Git messages are one of the things that we software engineers love to hate. Do it right and you will have a clean git log which everyone in your team will appreciate and love. Do it wrong and good luck finding out which commit that needs to be reverted because of production issues.

If git messages are important, how can we maintain a clean git log then? This is the question that will be answered by this blog post.

Setting up CommitLint

CommitLint is a linting tool to lint commits. Just like ESLint, CommitLint has it's own set of rules that our commits need to follow. In this tutorial, we're going to use conventional commits specification.

To install CommitLint and config-conventional, you need to run this command:

npm i --save-dev @commitlint/{cli,config-conventional}

To use it, we need to create a file called .commitlintrc on our project root and extend config-conventional rules.

{
  "extends": ["@commitlint/config-conventional"]
}

Now, we need to setup husky so that it will lint our commit message using git hooks.

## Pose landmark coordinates
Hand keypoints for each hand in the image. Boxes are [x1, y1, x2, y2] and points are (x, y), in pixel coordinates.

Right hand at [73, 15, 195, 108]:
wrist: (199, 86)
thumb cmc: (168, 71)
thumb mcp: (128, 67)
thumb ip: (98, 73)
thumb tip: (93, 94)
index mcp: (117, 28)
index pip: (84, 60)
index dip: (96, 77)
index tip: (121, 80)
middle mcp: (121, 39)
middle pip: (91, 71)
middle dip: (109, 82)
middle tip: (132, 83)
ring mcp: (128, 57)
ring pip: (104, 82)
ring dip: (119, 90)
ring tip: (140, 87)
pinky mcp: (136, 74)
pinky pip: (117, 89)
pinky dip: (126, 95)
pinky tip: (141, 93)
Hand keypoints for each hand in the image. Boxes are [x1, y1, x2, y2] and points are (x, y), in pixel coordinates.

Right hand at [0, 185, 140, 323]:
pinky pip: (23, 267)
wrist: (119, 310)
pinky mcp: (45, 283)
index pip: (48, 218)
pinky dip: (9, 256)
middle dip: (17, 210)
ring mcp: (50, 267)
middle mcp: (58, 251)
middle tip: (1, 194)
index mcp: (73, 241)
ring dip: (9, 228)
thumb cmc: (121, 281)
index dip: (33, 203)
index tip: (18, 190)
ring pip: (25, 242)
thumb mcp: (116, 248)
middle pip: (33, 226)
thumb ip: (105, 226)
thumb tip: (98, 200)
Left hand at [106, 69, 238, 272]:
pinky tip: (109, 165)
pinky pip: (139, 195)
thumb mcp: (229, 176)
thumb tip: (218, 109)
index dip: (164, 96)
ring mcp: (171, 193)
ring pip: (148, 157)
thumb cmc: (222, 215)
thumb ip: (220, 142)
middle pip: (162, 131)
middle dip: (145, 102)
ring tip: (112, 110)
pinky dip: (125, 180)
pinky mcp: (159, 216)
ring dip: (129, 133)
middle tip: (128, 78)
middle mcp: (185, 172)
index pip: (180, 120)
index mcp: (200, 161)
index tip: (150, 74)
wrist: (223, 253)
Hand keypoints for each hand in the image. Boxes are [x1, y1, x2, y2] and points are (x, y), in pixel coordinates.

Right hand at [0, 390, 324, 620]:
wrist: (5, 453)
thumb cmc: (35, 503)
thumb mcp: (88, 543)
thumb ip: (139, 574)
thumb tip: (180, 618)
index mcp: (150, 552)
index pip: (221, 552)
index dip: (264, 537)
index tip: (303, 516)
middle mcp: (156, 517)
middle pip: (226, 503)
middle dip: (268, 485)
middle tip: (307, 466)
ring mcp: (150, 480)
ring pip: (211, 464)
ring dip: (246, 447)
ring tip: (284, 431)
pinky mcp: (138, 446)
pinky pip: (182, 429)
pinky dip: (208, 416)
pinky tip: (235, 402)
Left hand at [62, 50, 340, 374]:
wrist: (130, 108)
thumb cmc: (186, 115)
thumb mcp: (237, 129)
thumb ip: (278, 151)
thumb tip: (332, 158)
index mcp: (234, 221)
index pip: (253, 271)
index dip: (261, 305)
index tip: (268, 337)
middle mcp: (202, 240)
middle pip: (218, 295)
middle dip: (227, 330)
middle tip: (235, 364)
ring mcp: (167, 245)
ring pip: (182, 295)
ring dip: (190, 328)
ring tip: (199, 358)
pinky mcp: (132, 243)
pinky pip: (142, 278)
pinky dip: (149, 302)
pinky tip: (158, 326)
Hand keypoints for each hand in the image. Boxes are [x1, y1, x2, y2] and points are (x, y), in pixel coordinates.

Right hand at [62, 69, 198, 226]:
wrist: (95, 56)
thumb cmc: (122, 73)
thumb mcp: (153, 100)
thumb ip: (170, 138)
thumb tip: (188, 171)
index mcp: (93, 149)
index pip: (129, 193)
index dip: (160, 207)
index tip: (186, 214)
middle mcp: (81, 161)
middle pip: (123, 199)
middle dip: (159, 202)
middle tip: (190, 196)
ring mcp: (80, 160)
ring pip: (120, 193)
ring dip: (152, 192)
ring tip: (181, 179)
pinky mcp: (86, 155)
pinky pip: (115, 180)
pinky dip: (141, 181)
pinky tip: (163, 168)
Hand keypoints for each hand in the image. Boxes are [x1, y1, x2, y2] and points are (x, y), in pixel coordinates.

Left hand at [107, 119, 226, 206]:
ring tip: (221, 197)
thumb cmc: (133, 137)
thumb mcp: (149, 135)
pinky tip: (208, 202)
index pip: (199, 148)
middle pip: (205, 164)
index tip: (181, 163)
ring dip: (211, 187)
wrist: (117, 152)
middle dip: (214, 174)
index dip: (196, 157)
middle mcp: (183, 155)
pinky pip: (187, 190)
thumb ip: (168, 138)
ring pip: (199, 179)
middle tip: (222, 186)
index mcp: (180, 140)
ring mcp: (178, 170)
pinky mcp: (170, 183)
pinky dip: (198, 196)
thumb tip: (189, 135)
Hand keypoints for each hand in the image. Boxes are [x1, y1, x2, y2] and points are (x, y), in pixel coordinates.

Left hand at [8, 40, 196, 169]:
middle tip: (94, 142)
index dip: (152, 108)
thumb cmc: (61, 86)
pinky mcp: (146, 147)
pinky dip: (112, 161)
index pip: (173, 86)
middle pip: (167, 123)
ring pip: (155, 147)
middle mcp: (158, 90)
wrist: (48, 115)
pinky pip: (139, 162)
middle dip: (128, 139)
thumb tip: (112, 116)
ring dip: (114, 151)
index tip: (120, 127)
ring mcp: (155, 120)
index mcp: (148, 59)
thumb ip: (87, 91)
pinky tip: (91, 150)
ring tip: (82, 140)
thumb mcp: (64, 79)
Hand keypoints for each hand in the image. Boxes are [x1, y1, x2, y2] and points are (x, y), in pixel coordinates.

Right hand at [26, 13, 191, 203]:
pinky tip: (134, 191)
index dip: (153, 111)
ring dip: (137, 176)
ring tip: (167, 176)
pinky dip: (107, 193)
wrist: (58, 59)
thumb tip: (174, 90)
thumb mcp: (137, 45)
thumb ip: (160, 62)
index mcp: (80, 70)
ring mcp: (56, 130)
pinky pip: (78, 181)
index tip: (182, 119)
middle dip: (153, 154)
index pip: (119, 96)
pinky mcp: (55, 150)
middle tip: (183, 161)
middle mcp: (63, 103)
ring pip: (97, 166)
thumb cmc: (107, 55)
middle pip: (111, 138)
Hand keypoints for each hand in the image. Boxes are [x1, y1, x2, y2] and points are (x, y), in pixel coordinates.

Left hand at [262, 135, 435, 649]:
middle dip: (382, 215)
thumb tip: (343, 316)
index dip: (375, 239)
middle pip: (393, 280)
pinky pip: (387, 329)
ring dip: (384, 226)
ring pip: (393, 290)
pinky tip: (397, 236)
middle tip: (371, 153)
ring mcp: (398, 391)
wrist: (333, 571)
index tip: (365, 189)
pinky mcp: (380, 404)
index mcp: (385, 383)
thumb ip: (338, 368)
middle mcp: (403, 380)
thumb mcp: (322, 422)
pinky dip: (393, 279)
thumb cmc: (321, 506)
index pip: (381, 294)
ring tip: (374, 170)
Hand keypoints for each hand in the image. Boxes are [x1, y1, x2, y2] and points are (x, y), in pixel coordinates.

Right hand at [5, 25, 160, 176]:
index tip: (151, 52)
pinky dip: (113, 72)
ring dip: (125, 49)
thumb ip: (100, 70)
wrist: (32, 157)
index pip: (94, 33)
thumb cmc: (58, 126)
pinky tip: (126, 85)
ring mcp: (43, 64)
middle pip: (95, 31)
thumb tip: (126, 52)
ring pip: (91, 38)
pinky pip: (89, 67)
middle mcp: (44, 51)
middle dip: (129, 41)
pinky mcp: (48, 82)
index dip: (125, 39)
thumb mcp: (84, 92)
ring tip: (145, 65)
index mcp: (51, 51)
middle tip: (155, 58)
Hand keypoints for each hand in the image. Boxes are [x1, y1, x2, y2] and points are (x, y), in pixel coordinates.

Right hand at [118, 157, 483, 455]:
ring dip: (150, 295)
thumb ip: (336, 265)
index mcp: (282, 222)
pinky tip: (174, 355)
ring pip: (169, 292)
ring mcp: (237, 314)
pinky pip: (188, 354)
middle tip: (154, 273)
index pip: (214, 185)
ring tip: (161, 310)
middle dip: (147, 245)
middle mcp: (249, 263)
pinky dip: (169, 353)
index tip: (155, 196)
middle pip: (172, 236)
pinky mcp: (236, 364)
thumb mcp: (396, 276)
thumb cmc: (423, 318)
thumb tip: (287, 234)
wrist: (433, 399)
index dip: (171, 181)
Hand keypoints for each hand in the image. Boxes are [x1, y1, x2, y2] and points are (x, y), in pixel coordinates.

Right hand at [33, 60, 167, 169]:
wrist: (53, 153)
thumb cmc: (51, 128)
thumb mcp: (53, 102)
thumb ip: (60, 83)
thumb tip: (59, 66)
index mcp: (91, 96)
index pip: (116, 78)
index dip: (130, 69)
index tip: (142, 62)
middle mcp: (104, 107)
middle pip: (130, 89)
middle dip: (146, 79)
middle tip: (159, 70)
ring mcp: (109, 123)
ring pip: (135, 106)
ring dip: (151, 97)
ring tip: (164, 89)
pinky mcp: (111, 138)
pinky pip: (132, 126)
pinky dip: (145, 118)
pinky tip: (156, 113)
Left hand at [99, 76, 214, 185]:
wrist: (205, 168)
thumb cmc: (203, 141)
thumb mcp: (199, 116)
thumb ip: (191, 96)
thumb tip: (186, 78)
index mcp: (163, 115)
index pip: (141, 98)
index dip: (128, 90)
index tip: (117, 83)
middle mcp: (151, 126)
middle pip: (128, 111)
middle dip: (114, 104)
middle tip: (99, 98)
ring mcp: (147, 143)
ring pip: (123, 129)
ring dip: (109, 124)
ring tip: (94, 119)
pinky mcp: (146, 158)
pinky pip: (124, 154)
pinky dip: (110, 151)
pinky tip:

## TASK REQUIREMENTS
Write the next part of the post on keeping a clean git log with CommitLint, starting right after its final sentence.

## OUTPUT FOR THIS EXERCISE
Setting up Husky

Husky is, to put it simply, a helper to run Git hooks. You can use it to lint commit messages with the help of commitlint, run tests, lint code, etc. To install husky on your project, run the following command:

npx husky-init && npm install

It will:

  1. Add prepare script to your package.json
  2. Create a sample pre-commit hook
  3. Configure Git hooks path

You need to add another hook called commit-msg using husky add so that husky will lint your commit message.

npx husky add .husky/commit-msg 'npx --no -- commitlint --edit "$1"'

Now you can try to commit your changes. If your commit message doesn't follow config-conventional rules, you will see something like this:

Husky CommitLint

That's because we don't follow <type>[optional scope]: <description> structure. Try changing your commit message to be feat: initial commit and see your changes being committed.